It isn't "is the organisation a bureaucracy" it is "how bureaucrasised is the organisation" - Cole, Management: Theory and Practice.

His words in the article reflect the last 20 years of management theory. Notice he uses the phrase "unproductive bureaucracy". Weber introduced the word in 1947.

Drucker: Business is driven by marketing and innovation, everything else is a cost.

Plus ça change, plus c'est la même chose.


These days it feels like it is 99% marketing...


It is, but I think you mean advertising shenanigans.

Marketing starts with deciding what to produce.


> Marketing starts with deciding what to produce.

Sounds like a one liner intended to boost the self-worth of marketers. There's nothing wrong with what the average marketer does, so no need to make it into something it isn't.


Well, to sell something you need something people want. Finding a market and coming up with a product in the abstract is part of what's traditionally the marketing department's job, even if it's not what the travelling salesman does.


Too many people view marketing as what you do after you've built the product. Any company worth its salt understands that its also crucial before you've built the product.

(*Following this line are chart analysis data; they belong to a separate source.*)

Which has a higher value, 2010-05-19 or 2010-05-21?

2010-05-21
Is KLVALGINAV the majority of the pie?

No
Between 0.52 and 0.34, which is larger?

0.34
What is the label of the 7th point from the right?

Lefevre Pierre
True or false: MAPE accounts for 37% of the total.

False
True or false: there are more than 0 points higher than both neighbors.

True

https://www.youtube.com/watch?v=KZazEM8cgt0

The first part should be fitting...


Well it isn't.

Product, Price, Place, Promotion, Process, People, Physical Environment - the 7 p's of marketing.

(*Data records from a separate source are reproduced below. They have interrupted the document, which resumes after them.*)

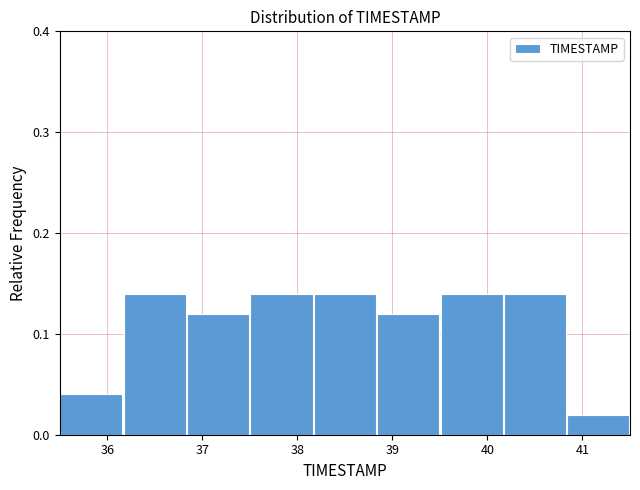

Reading left to right, transcribe this chart: for each bar, give the range it covers on the x-axis and its height. Neither the bar edges nor the heights are printed on the chart, so give them approximately, as read against the axes.

35.5 to 36.2: 0.04
36.2 to 36.8: 0.14
36.8 to 37.5: 0.12
37.5 to 38.2: 0.14
38.2 to 38.8: 0.14
38.8 to 39.5: 0.12
39.5 to 40.2: 0.14
40.2 to 40.8: 0.14
40.8 to 41.5: 0.02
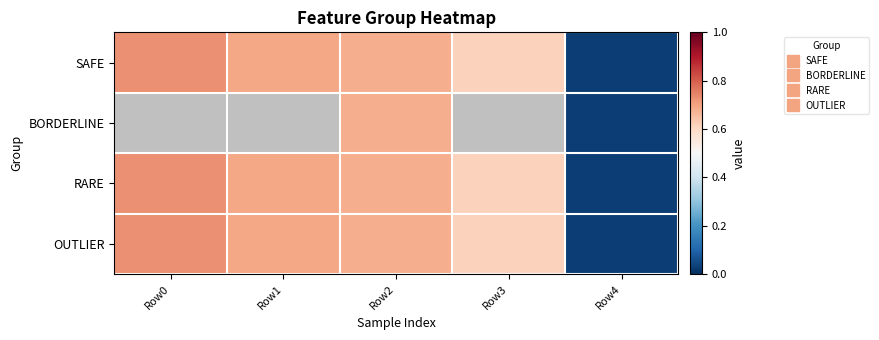

What is the difference between the maximum and minimum values in the SAFE series?

0.7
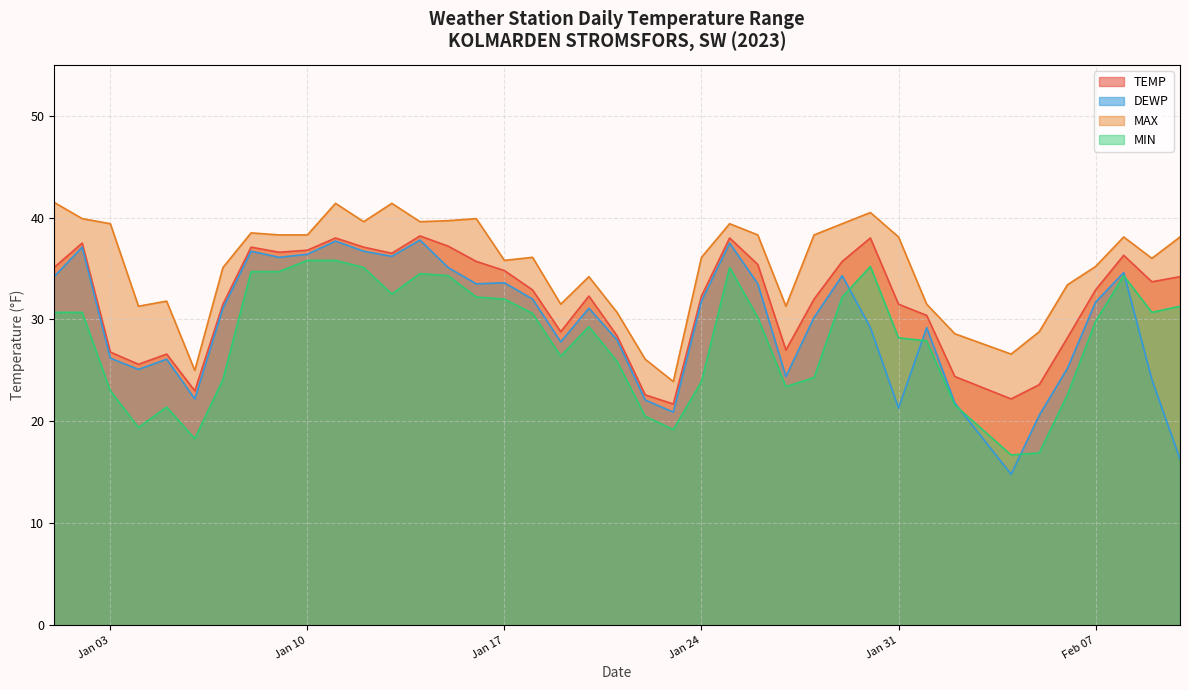

The value of TEMP at 2023-01-28 is 7.6. True or false?

False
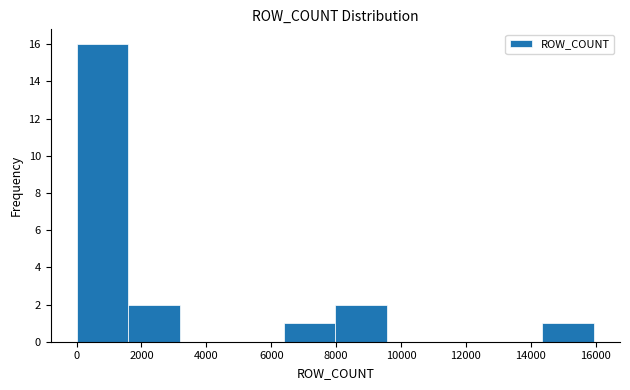

Reading left to right, transcribe this chart: for each bar, give the range it covers on the x-axis and its height. Neither the bar edges nor the heights are printed on the chart, so give them approximately, as read against the axes.

0 to 1600: 16
1600 to 3200: 2
3200 to 4800: 0
4800 to 6400: 0
6400 to 8000: 1
8000 to 9600: 2
9600 to 11200: 0
11200 to 12800: 0
12800 to 14400: 0
14400 to 16000: 1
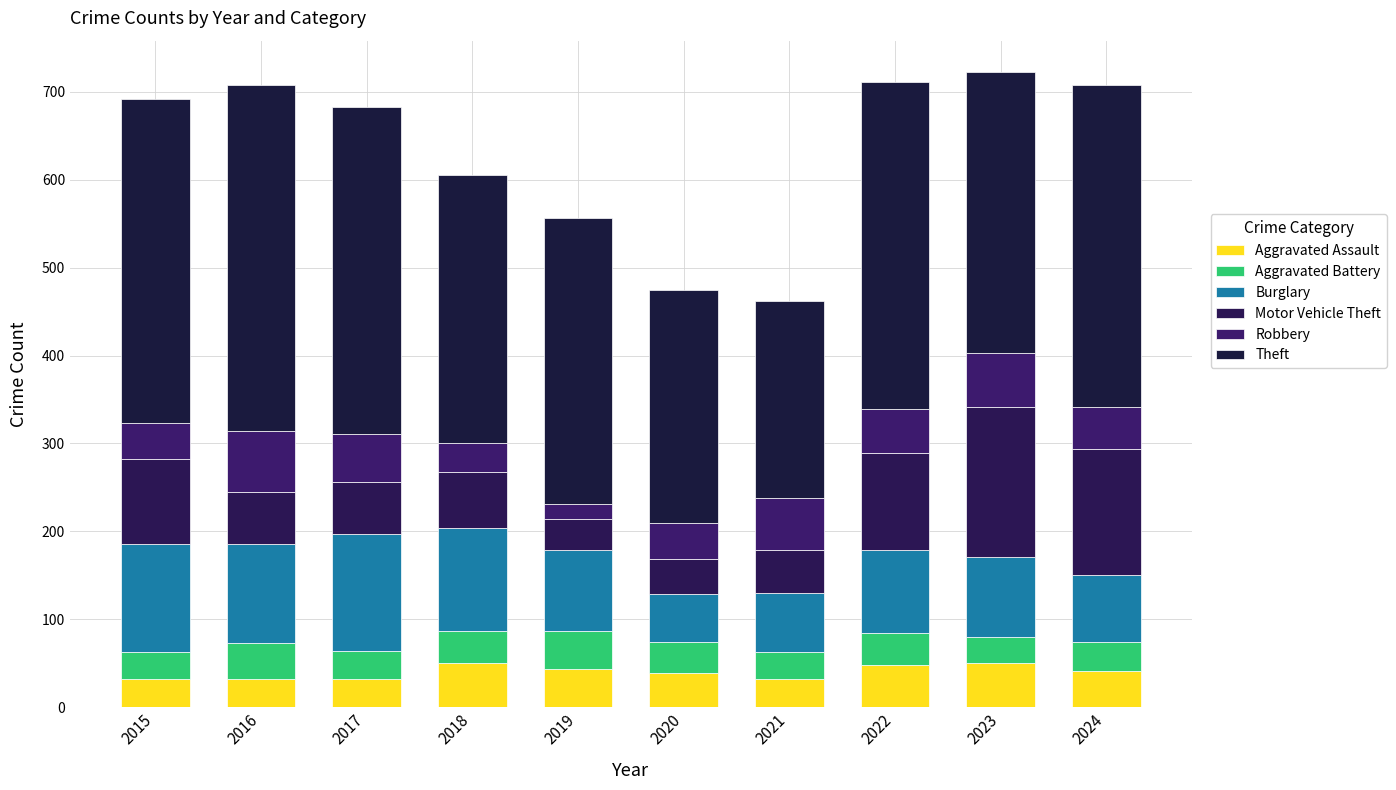

What is the total value across all series at 2019?

556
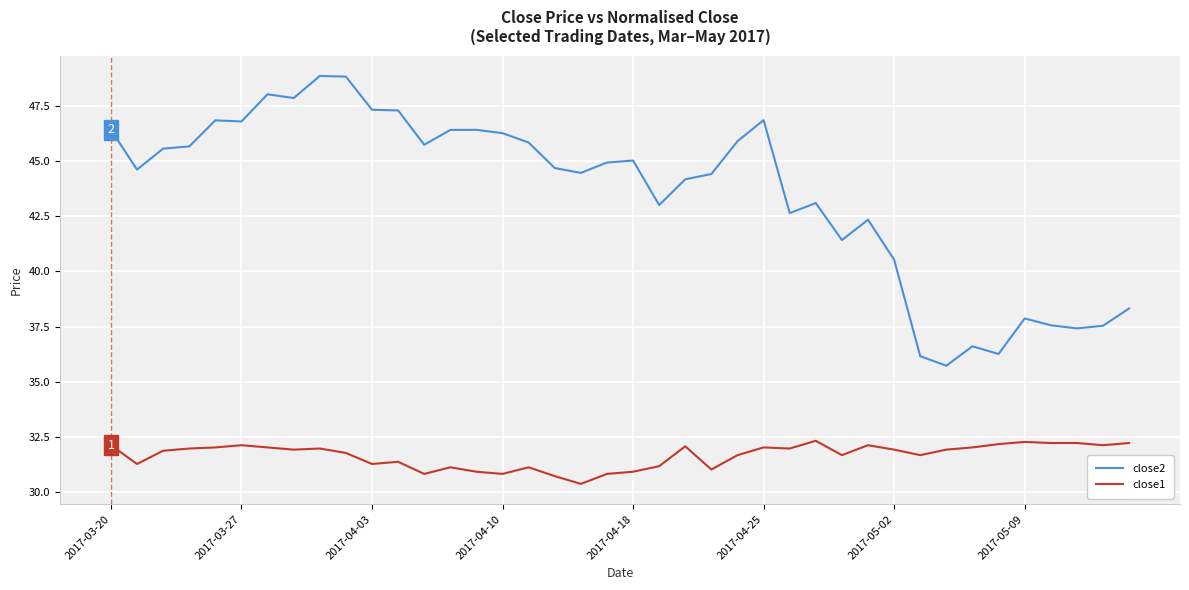

True or false: close1 and close2 intersect in this chart.

False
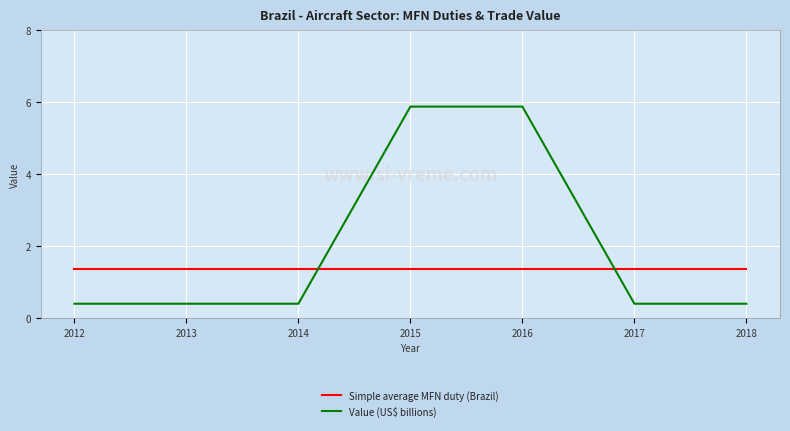

How many times do Simple average MFN duty (Brazil) and Value (US$ billions) cross each other?

2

Most people think it is just Promotion.

http://www.smartinsights.com/digital-marketing-strategy/onli...

And that's still only one aspect of what marketers do.


Well, an average programmer's job mostly is just moving input and output data around.

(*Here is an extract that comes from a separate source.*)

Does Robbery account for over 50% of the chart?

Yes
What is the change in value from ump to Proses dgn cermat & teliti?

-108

Promotion - the common understanding of what marketing is about - is just one of the four traditional aspects of marketing.


Perhaps, but it is not untrue. Which is why it's good for developers to know a bit of design/need-finding/marketing, even if you never want to be a "salesman".

As someone who has seen the process of trying to commercialize bleeding edge academic research up close, I can tell you that knowing about your potential users and their needs can save you from building the best possible solution for the slightly wrong problem.


I thought this would be an article about getting through regulatory bureaucracy - which is one of Uber's greatest strengths IMHO.

This article mostly regurgitates old advice about good hiring and company cultural policies. I'm disappointed.


I think the only point to remember: Build a team of trustworthy people.

It's way harder than it seems to hire the best...


Indeed the only point. I've worked in, for and with many different organisations in the past 30 years, and I've only seen two real patterns: A) hire great people, or B) create the perfect bureaucracy.

Everything else is just running around putting out fires, no matter what label you put on it.

Now you will of course never be 100% successful with either A) or B), but pick one and aim for it, and don't get distracted by miracle management method #99999 just because you don't get it perfect.


There are no numbers on the size and scale of the team or the organization, would have put a better context.


Good point. A lot of this is based on growing the engineering org from ~40 => ~200 over the last couple years.


I first heard that description of why bureaucracy occurs in the 1980s, from Jim Huff, who was both an EDS executive and a reserve Naval officer.